## ASSIGNED TASK A
From the market commentary, output the passage from "Helene Meisler" to "basis points steeper." word for word.
## ASSIGNED TASK B
Answer these questions using the market commentary:
(i) How many jobless claims were reported, and how many were expected?
(ii) What share of respondents to the American Association of Individual Investors survey were bears this week?
(iii) Which Treasury auction does the commentary call critical today?
## ASSIGNED TASK C
Condense the paragraph of the market commentary that begins "Today's 30-year auction is critical" while keeping its main facts.

━━━━━ TEXT SHOWN

Go back and look at the short-sale setup on American Eagle (AEO) I posted in Monday's column. The sell signal will trigger if yesterday's low gets taken out.

Position: nm


Ken Wolff
Morning Prep
7/9/2009 8:49 AM EDT
Alcoa (AA) kicked off the earnings season with a bang. ... Jobless claims came in better than expected at 565,000 versus 603,000 expected. So far the reaction is not as positive as one might expect, the QQQQ up from $34.71 to $34.93. Yesterday the trading was tough as we chopped sideways for over an hour before the sellers took us down about 50 cents on the Qs. ... We resumed the previous pattern of early selling and later-day "recovery," ending the day near the highs. ... I am going to look for a drop from the open and expect a bottom at $34.80 if the market is going to respond positively to the news. Let's hope for less chop and more clarity...

Position: NM


Helene Meisler
Sentiment
7/9/2009 8:53 AM EDT
Boy, those folks who take the survey at the American Association of Individual Investors are like daytraders flipping back and forth. A week ago there were only 44% bears; this week they are 54%, the highest reading since the March lows. This confirms the elevated put/call ratio I have been writing about these past few days.

Position: Guessing if we get a rally today and these folks were polled tonight, we'd see the bears shrink right back down again.


Tom Graff
Jobless Claims Hurting Treasuries
7/9/2009 8:54 AM EDT
The Treasury market is still trying to figure out what to do with last Friday's nonfarm payroll number. So today's jobless claims got a little more scrutiny than usual, and I think that's why the 10-year is off nearly three-quarters of a point and the curve is 5 basis points steeper.

Today's 30-year auction is critical. There are few technical stop points between here and 3% on 10s. But then again, there isn't much between here at 3.5% either. So today's auction could either cause a substantial reversal or a substantial rally. Did Treasury buyers get all they wanted from yesterday's 10-year auction? Or do they want some long bonds too?

I've taken some of my long Treasury chips off the table after yesterday's big rally. Feels like we've had too many steller auctions. Eventually we've got to get a mediocre one here.

Position: None


Bob Byrne
SPY Levels
7/9/2009 9:20 AM EDT
897.50 = 90.20 S

893 = 89.75 M

889.50 = 89.40 M/S

886 = 89.05 M

882.50 = 88.65 S

875/877.50 = 87.90/88.20 S

873 = 87.75 M

869.50 = 87.35 M

866.50 = 87.05 M

864 = 86..80 S

Position: none


Tim Melvin
Morning News
7/9/2009 9:22 AM EDT
I like to think I have a good sense of humor, but these people are starting to push my limits. Between commentators putting a positive spin of the horrific retail sales numbers and futures rising on the job report, I cannot decide whether to laugh or cry. The retail numbers were vomit-worthy. Even if you expected them to be bad, the fact that it was not any worse is not a reason to put a bid in the group.

━━━━━━━━━━
━━━━━ SUPPLIED RECORDS

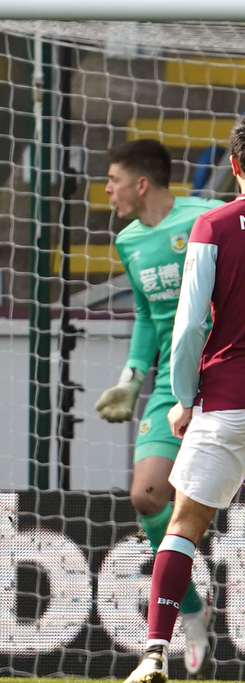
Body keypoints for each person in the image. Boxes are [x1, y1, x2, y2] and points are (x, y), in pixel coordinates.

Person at [122, 118, 244, 683]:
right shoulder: (144, 237)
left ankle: (153, 652)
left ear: (236, 168)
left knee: (185, 523)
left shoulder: (211, 224)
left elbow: (191, 323)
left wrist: (184, 396)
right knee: (153, 498)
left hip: (225, 399)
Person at [94, 138, 219, 674]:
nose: (106, 190)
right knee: (147, 495)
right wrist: (130, 378)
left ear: (140, 184)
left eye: (112, 179)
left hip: (225, 368)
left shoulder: (209, 217)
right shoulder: (127, 241)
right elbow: (147, 316)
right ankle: (192, 609)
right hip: (172, 381)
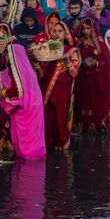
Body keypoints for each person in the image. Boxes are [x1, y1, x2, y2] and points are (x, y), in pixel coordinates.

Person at [0, 44, 46, 160]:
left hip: (28, 107)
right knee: (31, 134)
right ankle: (31, 156)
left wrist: (2, 93)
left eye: (8, 54)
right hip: (33, 104)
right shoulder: (23, 68)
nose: (6, 56)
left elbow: (17, 90)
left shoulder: (18, 69)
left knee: (27, 136)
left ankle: (29, 157)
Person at [35, 22, 80, 150]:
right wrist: (36, 64)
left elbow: (75, 74)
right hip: (47, 89)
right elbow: (42, 75)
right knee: (48, 121)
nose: (56, 33)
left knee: (61, 122)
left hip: (62, 91)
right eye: (54, 31)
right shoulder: (45, 50)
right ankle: (50, 148)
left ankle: (65, 150)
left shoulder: (71, 51)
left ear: (66, 34)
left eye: (60, 31)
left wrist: (67, 61)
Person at [74, 18, 110, 132]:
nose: (86, 31)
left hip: (97, 80)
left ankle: (98, 126)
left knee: (97, 104)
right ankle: (84, 127)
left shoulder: (100, 45)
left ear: (93, 29)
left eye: (88, 28)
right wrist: (82, 62)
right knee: (83, 103)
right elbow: (74, 60)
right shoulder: (78, 45)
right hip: (83, 80)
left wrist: (96, 63)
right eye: (84, 28)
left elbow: (108, 63)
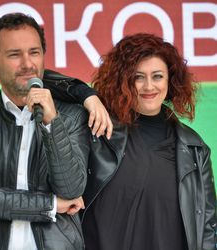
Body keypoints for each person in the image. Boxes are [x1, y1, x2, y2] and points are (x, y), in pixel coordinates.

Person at [44, 33, 217, 250]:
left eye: (157, 76)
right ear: (122, 81)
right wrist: (87, 96)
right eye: (138, 77)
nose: (148, 87)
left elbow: (208, 227)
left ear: (170, 80)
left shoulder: (195, 147)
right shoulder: (99, 127)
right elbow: (37, 78)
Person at [0, 13, 112, 250]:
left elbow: (72, 188)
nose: (27, 63)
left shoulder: (72, 116)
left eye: (34, 52)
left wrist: (51, 124)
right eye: (15, 54)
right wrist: (50, 205)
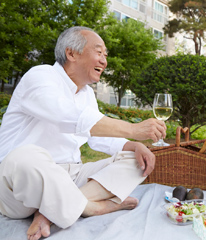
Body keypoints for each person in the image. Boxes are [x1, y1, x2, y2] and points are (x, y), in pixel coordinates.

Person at [0, 26, 167, 240]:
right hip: (21, 183)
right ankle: (91, 207)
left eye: (105, 55)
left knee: (136, 161)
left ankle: (48, 213)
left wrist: (133, 145)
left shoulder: (87, 94)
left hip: (70, 176)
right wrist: (134, 129)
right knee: (25, 155)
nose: (104, 61)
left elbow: (97, 136)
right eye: (99, 52)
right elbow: (65, 115)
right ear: (71, 53)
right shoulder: (41, 76)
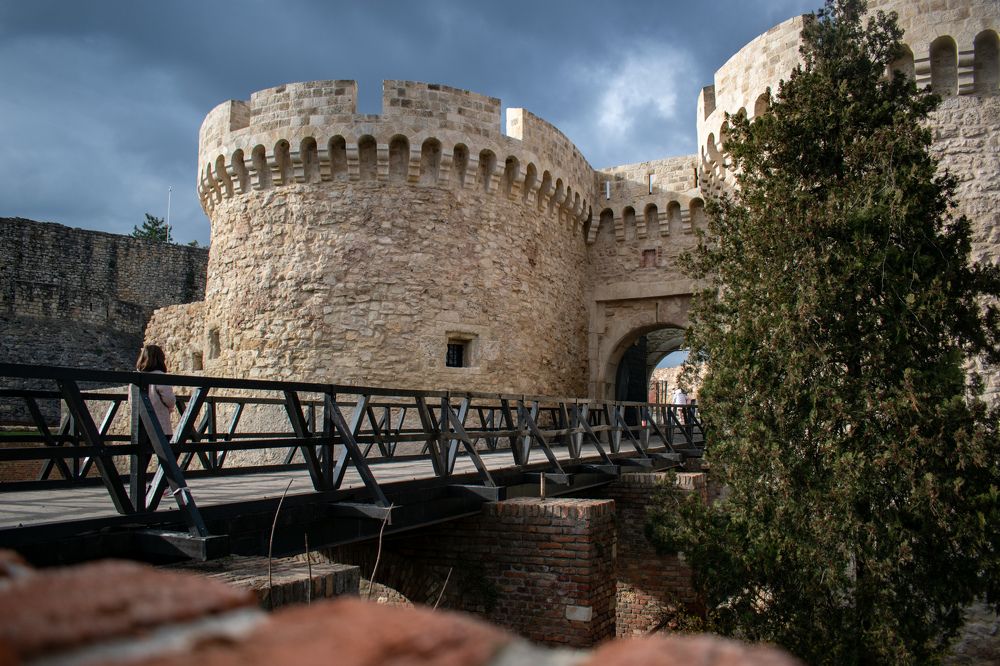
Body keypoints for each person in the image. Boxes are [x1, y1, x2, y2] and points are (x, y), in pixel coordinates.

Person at [136, 344, 176, 437]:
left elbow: (132, 400)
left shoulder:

━━━━━━━━━━

## WRITTEN ANSWER A
Helene Meisler
Sentiment
7/9/2009 8:53 AM EDT
Boy, those folks who take the survey at the American Association of Individual Investors are like daytraders flipping back and forth. A week ago there were only 44% bears; this week they are 54%, the highest reading since the March lows. This confirms the elevated put/call ratio I have been writing about these past few days.

Position: Guessing if we get a rally today and these folks were polled tonight, we'd see the bears shrink right back down again.


Tom Graff
Jobless Claims Hurting Treasuries
7/9/2009 8:54 AM EDT
The Treasury market is still trying to figure out what to do with last Friday's nonfarm payroll number. So today's jobless claims got a little more scrutiny than usual, and I think that's why the 10-year is off nearly three-quarters of a point and the curve is 5 basis points steeper.

## WRITTEN ANSWER B
(i) 565,000 claims were reported, against 603,000 expected.
(ii) 54%
(iii) The 30-year auction

## WRITTEN ANSWER C
Today's 30-year auction is critical. There are few technical stop points between current levels and either 3% or 3.5% on 10-year notes, so the auction could cause a substantial reversal or a substantial rally. It is unclear whether Treasury buyers got all they wanted from yesterday's 10-year auction or want long bonds too.